What does drizzled ‘sufficiently’ mean? A few pixels every sub-frame?
By sufficiently, I was referring to a decent spread of dithers, as well as at least moving the stars a pixel or two on the imaging cameras sensor.
Drizzle is a weighted operation (which you can see by looking at the drizzle weighting map if you've got WBPP set up to produce it). Lets say you have 60 subs, with a dither operation between every subexposure, you will have a far better drizzle result than if you have 100 subs dithered every 3 subframes.

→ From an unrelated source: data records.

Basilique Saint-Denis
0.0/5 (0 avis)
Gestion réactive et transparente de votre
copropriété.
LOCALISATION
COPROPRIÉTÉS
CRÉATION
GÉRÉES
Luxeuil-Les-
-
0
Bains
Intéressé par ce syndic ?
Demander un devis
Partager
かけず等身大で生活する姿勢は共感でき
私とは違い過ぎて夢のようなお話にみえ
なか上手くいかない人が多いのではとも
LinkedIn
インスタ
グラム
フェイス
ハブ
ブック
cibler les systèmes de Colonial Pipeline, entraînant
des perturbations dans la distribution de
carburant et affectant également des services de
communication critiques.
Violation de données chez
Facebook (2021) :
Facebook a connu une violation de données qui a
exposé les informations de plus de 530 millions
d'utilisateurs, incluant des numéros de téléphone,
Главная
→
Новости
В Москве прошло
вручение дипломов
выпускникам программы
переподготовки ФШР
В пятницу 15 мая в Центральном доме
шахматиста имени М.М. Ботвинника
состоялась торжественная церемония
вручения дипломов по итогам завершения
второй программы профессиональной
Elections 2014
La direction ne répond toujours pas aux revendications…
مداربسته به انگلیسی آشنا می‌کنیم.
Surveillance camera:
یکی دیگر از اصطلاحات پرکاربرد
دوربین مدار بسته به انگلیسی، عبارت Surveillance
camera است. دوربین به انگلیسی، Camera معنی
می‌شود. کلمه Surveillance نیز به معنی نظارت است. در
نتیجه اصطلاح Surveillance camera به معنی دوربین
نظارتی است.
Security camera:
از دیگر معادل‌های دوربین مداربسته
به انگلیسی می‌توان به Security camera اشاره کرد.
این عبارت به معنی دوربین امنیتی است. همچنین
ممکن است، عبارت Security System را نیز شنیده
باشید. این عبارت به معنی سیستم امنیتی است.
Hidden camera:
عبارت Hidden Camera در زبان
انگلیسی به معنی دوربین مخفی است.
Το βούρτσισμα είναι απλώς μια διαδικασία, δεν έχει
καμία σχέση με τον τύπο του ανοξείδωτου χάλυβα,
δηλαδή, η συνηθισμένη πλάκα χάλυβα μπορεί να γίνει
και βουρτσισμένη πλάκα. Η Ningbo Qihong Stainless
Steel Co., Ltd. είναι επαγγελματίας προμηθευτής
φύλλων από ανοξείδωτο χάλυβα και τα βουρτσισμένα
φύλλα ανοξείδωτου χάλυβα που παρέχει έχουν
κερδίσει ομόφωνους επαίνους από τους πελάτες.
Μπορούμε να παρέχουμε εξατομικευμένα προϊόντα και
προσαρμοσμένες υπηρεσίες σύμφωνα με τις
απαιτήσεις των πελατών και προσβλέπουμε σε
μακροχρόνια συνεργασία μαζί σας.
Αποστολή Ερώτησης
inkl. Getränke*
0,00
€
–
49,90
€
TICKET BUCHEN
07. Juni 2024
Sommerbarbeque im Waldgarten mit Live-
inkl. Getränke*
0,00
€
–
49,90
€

Drizzle is lossy, the more subs you feed it with more dither operations, the better the outcome will be. But essentially, with an OSC camera, if you want to run spcc, you need to have drizzled the data, which will cost you in terms of final SNR, so you're going to want more integration time than you would otherwise collect. And if you want to drizzle you'll want to be dithering by a reasonable pixel distance, and have a minimum (in my opinion) of 60 dithers in order to produce a good image.
If you're dithering every 3rd sub, then, by my reckoning, you want 180 sub exposures to drizzle cleanly. If you're dithering every frame, 60 subs will be enough for the weighting to work out reasonably well, but you may well run into a situation where your SNR is too heavily negatively affected.
I guess it comes down to 'For the best possible images with an OSC camera, you want a boatload of integration, lots of dithering operations throughout the image acquisition, drizzle (1x is fine, 2x if you're undersampled, if you're so heavily undersampled that you need greater than a 2x drizzle to reach ~1a-s/p, you should rethink your imaging train) and run SPCC (IF you think its necessary... As Andrea said, it really doesn't make THAT much difference unless your colour balance is absolutely shot!)